Perhaps it was symbolic that he wore a Golden State Warriors shirt to the interview. He had been a fan for a long time. Remember, this was before their ascension, after trading away their star player Monta Ellis caused an uproar, before they changed the game by challenging the “statistical anomaly” of three-point shooting. So, yes, fitting for Danny Florencio, who took the opposite path. At 5’8”, he defied his early coaches’ angry demands to simplify his shots, stay outside and shoot from there. What the hell were all those damn mid-air contortions for? But Danny proved them all wrong, and a list of immortalized triumphs will mark his uniqueness for all time.

“I just wanted to be different,” he recalled to me that day in May four years ago. “Whenever I would move the ball from my left hand to my right hand while airborne, the coaches would call me over. ‘Are you trying out for the circus or something?’ they would ask. Even dribbling behind the back was not allowed. I enjoyed doing those things.”

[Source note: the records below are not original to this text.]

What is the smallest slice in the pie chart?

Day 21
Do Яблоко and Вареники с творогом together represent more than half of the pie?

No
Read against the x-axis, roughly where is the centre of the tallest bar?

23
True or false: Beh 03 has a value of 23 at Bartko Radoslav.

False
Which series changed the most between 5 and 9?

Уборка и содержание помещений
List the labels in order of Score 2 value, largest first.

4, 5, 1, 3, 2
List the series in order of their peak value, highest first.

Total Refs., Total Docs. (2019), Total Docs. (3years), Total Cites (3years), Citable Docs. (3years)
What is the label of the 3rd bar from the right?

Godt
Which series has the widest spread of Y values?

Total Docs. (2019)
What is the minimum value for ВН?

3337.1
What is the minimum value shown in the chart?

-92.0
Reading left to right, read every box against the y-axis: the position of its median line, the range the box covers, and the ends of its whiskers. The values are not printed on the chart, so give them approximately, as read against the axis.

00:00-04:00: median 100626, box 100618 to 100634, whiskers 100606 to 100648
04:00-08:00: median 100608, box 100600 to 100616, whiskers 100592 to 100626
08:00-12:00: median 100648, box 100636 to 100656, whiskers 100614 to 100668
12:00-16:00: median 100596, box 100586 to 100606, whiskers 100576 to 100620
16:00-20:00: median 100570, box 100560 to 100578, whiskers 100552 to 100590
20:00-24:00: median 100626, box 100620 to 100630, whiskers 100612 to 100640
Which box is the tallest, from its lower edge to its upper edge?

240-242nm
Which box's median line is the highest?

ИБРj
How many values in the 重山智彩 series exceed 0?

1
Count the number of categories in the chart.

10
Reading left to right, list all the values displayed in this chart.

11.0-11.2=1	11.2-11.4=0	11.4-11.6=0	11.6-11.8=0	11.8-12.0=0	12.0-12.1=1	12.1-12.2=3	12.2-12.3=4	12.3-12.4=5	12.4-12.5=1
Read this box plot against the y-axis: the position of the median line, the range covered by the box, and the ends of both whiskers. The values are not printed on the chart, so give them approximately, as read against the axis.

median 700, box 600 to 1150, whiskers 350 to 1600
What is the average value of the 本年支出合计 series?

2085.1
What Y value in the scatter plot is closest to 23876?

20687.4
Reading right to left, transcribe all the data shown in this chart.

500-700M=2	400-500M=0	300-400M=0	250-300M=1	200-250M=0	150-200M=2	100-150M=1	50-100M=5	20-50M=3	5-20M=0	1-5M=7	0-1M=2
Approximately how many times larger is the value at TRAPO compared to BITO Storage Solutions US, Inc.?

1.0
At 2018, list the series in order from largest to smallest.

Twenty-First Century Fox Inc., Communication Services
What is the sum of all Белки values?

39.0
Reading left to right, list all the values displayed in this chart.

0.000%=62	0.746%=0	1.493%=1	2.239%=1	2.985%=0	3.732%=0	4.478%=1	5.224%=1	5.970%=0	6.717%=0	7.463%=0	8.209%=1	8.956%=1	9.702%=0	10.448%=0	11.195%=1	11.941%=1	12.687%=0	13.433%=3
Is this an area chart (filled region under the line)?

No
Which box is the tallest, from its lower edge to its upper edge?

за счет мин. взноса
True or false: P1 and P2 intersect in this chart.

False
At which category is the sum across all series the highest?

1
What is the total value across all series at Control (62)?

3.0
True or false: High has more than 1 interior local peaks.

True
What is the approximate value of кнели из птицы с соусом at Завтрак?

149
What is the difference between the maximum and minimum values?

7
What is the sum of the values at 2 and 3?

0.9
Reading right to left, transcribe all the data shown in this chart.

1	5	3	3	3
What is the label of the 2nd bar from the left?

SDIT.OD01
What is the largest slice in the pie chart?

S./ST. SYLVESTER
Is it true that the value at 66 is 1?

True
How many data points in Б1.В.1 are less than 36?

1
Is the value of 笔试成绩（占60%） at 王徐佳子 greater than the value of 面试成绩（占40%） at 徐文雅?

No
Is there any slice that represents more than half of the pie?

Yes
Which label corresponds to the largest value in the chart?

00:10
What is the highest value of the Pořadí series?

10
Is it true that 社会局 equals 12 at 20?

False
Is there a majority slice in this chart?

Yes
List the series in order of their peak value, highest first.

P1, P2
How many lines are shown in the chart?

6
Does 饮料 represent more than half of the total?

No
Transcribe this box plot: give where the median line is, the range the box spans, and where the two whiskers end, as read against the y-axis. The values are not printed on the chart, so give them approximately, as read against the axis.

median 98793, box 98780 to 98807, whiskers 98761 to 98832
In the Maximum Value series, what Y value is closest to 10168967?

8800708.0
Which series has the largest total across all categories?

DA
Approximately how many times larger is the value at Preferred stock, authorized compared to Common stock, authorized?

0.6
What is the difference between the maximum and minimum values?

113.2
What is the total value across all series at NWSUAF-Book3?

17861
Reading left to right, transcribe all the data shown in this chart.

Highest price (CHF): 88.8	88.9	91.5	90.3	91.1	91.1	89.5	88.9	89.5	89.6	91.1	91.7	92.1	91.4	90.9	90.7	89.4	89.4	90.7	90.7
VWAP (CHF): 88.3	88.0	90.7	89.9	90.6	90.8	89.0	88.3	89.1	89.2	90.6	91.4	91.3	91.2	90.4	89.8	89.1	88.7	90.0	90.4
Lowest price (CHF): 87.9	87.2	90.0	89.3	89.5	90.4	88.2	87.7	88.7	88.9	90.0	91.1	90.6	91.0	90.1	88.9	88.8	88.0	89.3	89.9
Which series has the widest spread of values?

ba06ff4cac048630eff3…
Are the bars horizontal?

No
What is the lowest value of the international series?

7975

It would be a disservice to hype those incredible moments, but you can look them up and judge for yourself. There was that memorable duel between Florencio of UST and UE’s four horsemen of Jaworski, et al, who would form the core of the MICAA champion Meralco team. He almost had them, until the ref – he claims – called a non-foul which disqualified him as he blocked Jaworski’s shot. There was the triumph over Korea with the Philippine team and he was hoisted on teammates’ shoulders. There were all those scoring sprees with Crispa and Toyota in the PBA, where he wore number 8 for the former and 22 for the latter. (Francis Arnaiz first wore 8 for the Comets.) There were all those unbelievable corkscrew shots against completely befuddled seven-foot imports. There was the Mythical Team citation in 1978, which was erroneously attributed to Jun Papa in the league annual until after our interview. There was that one last glorious 38-point explosion for Galerie Dominique in 1983.

“You have to be fearless. That was how I played,” he confessed. “If you’re afraid of getting hurt, especially when you play against goons, then don’t play basketball.”

Why is there so much outpouring of love for someone who left the game well over 30 years ago? Because Danny Florencio was Samboy Lim, Dondon Ampalayo, Tony Parker and Terrence Romeo before their time. I kid you not. He was the one every poor kid in the slums could dream of becoming: a defiant, imaginative, breath-taking little man who slayed giants and inspired us all. For all time, Danny Florencio is simply a symbol of what we can be when we want to.